Sunday, April 12, 2015

The Nitrate Runoff Problem in Iowa, and its Costs

As Des Moines Water Works pursues a lawsuit against upstream county drainage districts, it outlines the costs of and desired improvements to its nitrogen removal equipment:
Des Moines Water Works says it spent $540,000 this winter — and another $500,000 in 2013 — to run its nitrate removal facility.
Altogether, nitrate levels at the utility intake exceeded federal drinking limits 1,636 days between 1995 to 2014 — 24 percent of the time. The agency has run the nitrate removal facility 673 days over those 19 years. That's about 10 percent of the time.
The utility says it's looking to invest up to $183 million over the next five years to replace the existing denitrification plant, "due to its age and the limited capacity."
The agency anticipates it will need to build a nitrate removal plant with a "50 million gallon per day capacity," five times the existing plant's capacity, according to its lawsuit over high nitrate levels.
Bill Stowe, the CEO of Des Moines Water Works, said the utility's denitrification capacity is likely closer to 15 million gallons per day, depending on the water temperature and nitrate levels. The utility needs to build a plant to handle growth over the next 20 to 25 years and to meet stricter nitrate removal standards, he said.
He also anticipates federal drinking water standards could be cut by half in the future.
The Des Moines Register has a number of stories about nitrate runoff from Iowa farms.  The main sources:
Two factors have given rise to Iowa's high nitrate levels, research shows:
Drainage tiles, which help make about 12 million acres of Iowa land farmable, enable nitrogen that's both applied and in the soil organically to move much more quickly into Iowa rivers and streams.
Massive row-cropping, which has put roughly two-thirds of Iowa land into farm production, also is elevating nitrate concentration in the state's waterways, say Schilling and others. And the loss of perennial crops such as alfalfa in many farmers' rotation plays a role in those rising levels.
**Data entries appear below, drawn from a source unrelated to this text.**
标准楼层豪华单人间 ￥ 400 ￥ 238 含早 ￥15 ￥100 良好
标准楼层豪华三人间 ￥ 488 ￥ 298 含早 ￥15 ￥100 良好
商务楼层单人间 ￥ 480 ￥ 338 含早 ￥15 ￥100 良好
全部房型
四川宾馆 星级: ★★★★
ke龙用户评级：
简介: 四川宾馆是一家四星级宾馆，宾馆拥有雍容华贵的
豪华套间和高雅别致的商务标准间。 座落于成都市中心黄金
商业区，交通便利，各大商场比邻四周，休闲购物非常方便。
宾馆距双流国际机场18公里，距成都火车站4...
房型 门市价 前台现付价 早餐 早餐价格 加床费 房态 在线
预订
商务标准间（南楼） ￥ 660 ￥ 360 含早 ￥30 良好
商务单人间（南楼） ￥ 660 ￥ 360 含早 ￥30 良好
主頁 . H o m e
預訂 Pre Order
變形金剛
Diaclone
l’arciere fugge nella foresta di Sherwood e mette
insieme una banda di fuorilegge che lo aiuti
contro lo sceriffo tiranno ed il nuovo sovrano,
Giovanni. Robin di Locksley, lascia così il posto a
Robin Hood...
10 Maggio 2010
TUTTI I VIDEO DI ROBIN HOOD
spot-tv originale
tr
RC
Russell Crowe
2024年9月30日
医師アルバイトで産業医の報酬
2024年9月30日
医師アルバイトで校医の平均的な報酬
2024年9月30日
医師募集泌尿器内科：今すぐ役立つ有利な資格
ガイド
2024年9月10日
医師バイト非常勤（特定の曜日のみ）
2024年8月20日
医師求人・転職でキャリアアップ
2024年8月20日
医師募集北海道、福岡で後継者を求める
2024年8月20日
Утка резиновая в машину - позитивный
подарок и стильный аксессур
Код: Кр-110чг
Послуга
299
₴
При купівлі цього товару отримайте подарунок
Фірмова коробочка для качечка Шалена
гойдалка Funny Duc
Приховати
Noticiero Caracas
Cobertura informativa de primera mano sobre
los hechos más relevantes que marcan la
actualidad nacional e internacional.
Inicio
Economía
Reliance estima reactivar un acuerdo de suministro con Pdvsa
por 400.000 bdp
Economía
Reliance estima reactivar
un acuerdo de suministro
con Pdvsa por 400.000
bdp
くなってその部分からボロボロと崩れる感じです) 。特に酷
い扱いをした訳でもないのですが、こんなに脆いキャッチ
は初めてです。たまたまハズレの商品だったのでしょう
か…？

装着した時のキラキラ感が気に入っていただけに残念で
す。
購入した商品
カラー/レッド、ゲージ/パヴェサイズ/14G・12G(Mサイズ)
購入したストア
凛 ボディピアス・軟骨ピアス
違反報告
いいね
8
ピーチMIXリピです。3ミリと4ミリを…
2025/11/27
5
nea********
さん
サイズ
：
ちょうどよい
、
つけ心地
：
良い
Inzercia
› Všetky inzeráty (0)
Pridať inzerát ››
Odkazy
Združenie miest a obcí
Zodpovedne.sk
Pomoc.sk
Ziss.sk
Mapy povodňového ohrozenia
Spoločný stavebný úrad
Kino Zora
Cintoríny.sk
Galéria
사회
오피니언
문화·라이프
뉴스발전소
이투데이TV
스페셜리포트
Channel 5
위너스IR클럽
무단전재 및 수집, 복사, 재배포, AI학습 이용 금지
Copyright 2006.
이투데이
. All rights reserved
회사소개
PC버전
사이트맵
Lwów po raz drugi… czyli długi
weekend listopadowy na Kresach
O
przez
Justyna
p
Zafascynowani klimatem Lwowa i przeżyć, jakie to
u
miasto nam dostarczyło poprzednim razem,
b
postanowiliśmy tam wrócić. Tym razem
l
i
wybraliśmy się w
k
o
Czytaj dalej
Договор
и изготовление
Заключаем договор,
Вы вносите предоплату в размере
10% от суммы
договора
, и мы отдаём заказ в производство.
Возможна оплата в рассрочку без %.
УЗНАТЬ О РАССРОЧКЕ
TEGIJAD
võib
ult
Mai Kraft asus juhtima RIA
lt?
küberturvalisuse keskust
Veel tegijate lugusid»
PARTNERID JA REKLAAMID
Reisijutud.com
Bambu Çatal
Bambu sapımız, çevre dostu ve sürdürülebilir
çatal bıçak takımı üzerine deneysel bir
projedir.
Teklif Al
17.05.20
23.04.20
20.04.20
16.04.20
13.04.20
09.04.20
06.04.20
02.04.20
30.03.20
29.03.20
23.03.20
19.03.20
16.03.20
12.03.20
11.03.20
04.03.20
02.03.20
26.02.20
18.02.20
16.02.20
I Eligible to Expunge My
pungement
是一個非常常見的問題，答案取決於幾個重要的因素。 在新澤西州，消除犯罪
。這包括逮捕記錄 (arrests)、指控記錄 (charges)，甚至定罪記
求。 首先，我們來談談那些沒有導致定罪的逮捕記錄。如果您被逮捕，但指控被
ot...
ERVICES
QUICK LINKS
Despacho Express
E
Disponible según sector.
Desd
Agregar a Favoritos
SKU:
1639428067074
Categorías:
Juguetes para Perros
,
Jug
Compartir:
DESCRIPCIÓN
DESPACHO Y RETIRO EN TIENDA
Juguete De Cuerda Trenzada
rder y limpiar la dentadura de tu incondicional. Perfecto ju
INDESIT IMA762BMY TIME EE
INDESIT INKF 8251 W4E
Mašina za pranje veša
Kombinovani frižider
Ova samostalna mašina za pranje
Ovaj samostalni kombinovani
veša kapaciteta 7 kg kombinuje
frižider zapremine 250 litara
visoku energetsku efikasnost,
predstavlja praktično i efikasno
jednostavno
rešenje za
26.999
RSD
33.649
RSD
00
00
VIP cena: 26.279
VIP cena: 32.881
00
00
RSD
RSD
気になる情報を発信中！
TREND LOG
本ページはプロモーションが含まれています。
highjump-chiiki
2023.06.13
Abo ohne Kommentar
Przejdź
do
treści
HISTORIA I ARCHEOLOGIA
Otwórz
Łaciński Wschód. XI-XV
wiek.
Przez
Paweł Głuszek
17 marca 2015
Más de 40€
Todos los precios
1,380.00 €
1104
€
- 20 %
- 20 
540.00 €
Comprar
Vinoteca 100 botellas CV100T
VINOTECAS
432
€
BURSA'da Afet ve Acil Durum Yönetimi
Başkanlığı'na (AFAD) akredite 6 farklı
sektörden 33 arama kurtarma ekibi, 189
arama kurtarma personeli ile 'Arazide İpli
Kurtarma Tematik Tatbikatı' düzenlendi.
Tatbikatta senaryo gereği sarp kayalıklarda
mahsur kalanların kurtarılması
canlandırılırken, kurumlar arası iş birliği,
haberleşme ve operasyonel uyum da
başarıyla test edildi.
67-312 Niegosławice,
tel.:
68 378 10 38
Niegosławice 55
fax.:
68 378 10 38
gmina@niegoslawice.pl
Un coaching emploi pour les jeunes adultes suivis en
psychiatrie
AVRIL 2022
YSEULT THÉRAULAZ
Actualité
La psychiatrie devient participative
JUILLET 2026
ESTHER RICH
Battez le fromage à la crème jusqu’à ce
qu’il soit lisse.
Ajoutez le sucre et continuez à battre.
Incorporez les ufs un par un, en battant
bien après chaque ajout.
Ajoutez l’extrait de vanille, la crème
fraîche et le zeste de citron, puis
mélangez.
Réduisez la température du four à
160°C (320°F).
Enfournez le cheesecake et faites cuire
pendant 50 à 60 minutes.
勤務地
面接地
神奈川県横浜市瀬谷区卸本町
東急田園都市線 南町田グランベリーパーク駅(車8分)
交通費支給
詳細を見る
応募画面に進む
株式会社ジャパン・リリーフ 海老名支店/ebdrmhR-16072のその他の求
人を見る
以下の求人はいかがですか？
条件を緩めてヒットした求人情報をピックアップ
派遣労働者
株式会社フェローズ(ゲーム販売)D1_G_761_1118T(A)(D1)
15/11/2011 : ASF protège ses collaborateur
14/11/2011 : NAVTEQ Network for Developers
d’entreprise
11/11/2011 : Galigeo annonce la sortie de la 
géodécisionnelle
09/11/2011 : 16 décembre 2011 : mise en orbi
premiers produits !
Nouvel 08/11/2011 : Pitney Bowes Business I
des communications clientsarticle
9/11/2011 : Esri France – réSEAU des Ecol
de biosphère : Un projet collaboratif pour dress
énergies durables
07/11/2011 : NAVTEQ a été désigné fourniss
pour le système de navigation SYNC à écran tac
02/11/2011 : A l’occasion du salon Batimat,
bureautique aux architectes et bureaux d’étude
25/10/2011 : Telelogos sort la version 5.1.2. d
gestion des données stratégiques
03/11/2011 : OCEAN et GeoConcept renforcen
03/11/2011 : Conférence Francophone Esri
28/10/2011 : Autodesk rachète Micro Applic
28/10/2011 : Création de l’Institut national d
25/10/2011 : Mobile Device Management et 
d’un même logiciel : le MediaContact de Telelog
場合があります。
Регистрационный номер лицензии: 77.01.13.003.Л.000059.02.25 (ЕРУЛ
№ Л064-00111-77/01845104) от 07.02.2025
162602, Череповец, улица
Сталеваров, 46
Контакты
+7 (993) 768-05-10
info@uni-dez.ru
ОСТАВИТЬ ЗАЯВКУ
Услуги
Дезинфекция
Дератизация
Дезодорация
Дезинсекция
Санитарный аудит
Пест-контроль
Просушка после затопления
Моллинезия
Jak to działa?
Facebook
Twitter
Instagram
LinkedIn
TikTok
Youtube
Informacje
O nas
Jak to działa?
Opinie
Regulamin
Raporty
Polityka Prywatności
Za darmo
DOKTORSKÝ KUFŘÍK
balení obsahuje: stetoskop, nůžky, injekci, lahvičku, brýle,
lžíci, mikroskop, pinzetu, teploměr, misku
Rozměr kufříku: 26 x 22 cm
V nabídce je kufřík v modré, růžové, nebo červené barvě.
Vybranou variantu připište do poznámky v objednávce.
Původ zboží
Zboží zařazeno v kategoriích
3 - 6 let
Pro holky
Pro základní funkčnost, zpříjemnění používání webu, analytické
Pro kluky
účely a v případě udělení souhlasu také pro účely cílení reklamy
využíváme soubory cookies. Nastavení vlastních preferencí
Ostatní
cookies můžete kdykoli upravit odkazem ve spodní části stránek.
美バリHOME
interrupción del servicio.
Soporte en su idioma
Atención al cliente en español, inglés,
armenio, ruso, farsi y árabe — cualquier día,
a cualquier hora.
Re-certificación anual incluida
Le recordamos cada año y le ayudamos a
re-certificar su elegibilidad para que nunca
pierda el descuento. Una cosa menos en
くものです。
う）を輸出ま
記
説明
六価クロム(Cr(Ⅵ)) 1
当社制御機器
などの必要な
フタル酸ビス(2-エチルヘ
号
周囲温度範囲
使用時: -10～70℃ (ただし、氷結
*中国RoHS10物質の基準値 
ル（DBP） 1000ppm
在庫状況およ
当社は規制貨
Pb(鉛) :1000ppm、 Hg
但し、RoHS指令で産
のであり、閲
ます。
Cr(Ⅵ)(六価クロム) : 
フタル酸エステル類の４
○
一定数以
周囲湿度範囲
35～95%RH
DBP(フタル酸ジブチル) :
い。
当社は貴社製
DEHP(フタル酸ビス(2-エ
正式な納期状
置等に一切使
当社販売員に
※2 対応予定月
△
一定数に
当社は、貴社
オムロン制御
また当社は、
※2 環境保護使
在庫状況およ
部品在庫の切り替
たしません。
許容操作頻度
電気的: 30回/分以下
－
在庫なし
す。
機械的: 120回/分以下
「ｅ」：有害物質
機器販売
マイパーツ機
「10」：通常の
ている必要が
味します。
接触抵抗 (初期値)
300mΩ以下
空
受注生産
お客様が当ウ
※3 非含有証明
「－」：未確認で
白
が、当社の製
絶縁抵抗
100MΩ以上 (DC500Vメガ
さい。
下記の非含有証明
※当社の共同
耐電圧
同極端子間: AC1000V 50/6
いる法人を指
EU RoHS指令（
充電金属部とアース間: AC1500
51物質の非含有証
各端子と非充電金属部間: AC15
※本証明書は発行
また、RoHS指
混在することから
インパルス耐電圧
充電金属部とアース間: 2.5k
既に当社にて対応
In essence, the very elements that have made Iowa farmers the most productive in the world are responsible for elevating nitrate levels in the state's waterways....
Much of Iowa's nitrogen — and nitrates — are in the soil organically.
Iowa has about 10,000 pounds of organic nitrogen per acre, according to Iowa State University professors Matt Helmers and Michael Castellano. "To get a sense of scale, a farmer might apply 150 to 200 pounds of nitrogen per acre to a corn crop," said Castellano, an assistant professor of agronomy.
Each year, about 30 pounds of nitrogen per acre is lost, much of it from organic matter that's already in the soil, say Castellano and Helmers. Studies show about the same amount of nitrogen is lost regardless of whether farmers grow corn or soybeans, which requires no nitrogen application.
"There's no statistical difference," Castellano said.
Nitrates occur when Iowa's rich soils get warm and wet, and microbes convert nitrogen — both that farmers apply and what's available organically — into nitrates, which plants use to grow.
Problems occur, though, when there are no plants in the fields to soak up the nitrates — particularly in the spring and the fall — allowing them to seep into waterways, said Castellano and Helmers, an agricultural biosystems engineer.
It's why leaders have pressed farmers to adopt conservation practices such as cover crops. Cereal rye and other crops can help soak up nitrates before Iowa's massive corn and soybean crops are too young to do it in the spring — or ready to be harvested in the fall, the ISU professors say.
 It's hard for this Ohio farmer to imagine soil so rich in organic matter that large amounts of nitrates leach out all winter.  So do Iowa farmers still apply a lot of anhydrous ammonia in the fall and winter for the next year's corn crop, or have they moved to more nitrogen application by sidedressing during the growing season?